• Work required:
Copy out each line of the data that contains "nose".

(Pose estimation data)
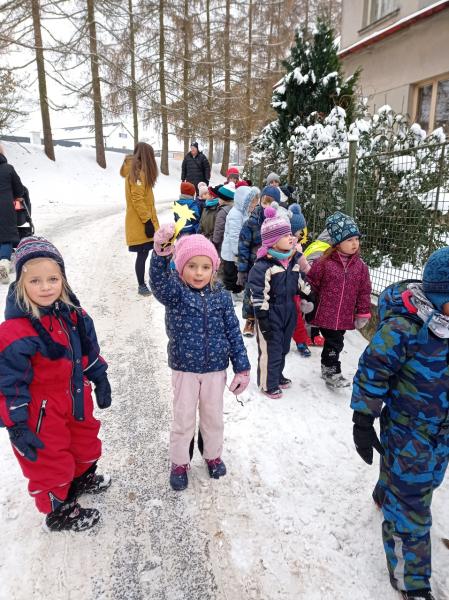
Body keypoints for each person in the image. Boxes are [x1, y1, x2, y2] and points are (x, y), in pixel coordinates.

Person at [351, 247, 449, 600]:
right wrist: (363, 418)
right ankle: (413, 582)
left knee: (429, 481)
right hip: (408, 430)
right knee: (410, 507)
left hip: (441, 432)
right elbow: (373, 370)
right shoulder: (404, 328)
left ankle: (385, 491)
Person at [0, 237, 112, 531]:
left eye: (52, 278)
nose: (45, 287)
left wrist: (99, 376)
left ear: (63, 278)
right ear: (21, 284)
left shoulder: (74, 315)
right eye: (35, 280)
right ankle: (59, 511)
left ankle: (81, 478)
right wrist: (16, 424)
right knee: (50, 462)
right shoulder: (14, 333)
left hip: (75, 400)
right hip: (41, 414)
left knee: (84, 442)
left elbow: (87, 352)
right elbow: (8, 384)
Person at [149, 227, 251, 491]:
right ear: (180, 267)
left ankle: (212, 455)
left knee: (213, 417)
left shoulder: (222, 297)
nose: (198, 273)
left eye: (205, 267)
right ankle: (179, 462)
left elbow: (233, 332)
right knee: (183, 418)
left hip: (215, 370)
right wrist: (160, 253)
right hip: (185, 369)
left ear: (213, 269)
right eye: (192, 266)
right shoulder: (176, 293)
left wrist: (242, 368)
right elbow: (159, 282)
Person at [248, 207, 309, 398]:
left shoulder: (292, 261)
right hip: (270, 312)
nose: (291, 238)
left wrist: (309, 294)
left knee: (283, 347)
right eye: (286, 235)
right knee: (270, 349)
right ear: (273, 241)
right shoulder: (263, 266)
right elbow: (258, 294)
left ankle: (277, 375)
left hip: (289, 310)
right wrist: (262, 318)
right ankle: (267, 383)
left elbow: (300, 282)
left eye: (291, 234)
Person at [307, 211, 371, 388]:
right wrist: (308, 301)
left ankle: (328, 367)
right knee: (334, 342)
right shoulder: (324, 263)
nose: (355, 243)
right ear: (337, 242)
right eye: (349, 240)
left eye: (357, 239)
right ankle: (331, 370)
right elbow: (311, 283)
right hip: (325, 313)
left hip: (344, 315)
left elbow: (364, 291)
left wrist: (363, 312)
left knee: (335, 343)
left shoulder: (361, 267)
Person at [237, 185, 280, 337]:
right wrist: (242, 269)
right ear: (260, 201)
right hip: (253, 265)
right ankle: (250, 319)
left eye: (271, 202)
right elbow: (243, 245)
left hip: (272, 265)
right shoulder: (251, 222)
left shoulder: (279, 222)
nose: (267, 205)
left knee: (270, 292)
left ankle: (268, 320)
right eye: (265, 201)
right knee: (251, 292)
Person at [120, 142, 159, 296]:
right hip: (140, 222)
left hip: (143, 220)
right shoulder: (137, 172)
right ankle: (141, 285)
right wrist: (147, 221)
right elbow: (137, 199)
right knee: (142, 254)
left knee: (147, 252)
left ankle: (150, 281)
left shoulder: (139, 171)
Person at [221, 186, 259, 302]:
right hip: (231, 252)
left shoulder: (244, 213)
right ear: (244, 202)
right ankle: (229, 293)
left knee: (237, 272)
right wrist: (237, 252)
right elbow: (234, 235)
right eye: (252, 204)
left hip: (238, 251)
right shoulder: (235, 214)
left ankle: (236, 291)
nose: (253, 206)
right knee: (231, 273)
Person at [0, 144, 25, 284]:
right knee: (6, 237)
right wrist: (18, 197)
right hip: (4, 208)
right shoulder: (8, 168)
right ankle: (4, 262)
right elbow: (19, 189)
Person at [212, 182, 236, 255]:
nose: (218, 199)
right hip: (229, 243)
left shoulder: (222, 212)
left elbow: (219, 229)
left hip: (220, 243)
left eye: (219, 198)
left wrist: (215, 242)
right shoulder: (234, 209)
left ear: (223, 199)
---
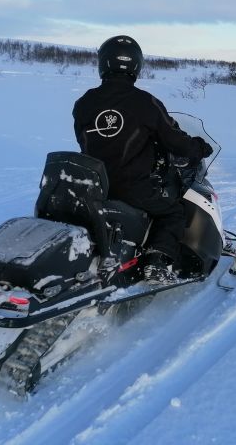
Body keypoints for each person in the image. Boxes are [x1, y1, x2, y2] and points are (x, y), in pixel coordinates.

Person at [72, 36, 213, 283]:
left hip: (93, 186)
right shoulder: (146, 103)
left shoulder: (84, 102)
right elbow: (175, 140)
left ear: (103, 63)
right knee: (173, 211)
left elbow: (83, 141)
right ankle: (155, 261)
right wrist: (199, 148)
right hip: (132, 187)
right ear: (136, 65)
--
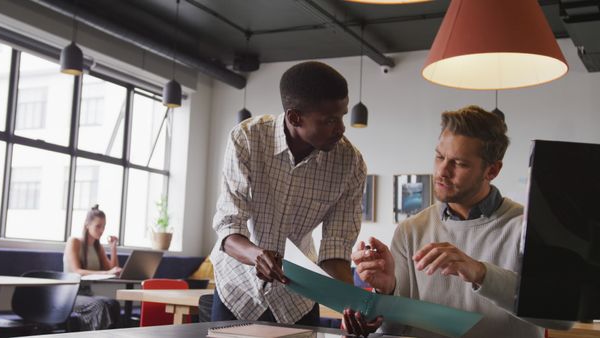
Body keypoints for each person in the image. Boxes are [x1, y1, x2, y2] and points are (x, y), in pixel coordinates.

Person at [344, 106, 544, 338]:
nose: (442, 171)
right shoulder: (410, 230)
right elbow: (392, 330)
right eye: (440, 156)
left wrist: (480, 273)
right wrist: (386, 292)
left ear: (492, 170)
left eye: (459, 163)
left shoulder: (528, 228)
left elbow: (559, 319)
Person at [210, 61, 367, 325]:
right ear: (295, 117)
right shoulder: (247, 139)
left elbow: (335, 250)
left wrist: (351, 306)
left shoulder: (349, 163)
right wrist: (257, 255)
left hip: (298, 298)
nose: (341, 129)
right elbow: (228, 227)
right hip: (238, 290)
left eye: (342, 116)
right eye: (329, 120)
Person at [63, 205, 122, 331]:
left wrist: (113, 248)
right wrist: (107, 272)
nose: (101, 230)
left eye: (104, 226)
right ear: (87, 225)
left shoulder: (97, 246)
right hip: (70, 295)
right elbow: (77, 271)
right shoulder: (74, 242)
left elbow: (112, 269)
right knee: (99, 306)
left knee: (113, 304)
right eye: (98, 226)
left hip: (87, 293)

• Output of the exercise:
nose: (45, 287)
nose: (198, 273)
nose: (291, 238)
nose: (355, 243)
nose: (267, 205)
nose: (253, 206)
nose: (218, 199)
nose: (442, 171)
nose: (341, 129)
nose: (101, 230)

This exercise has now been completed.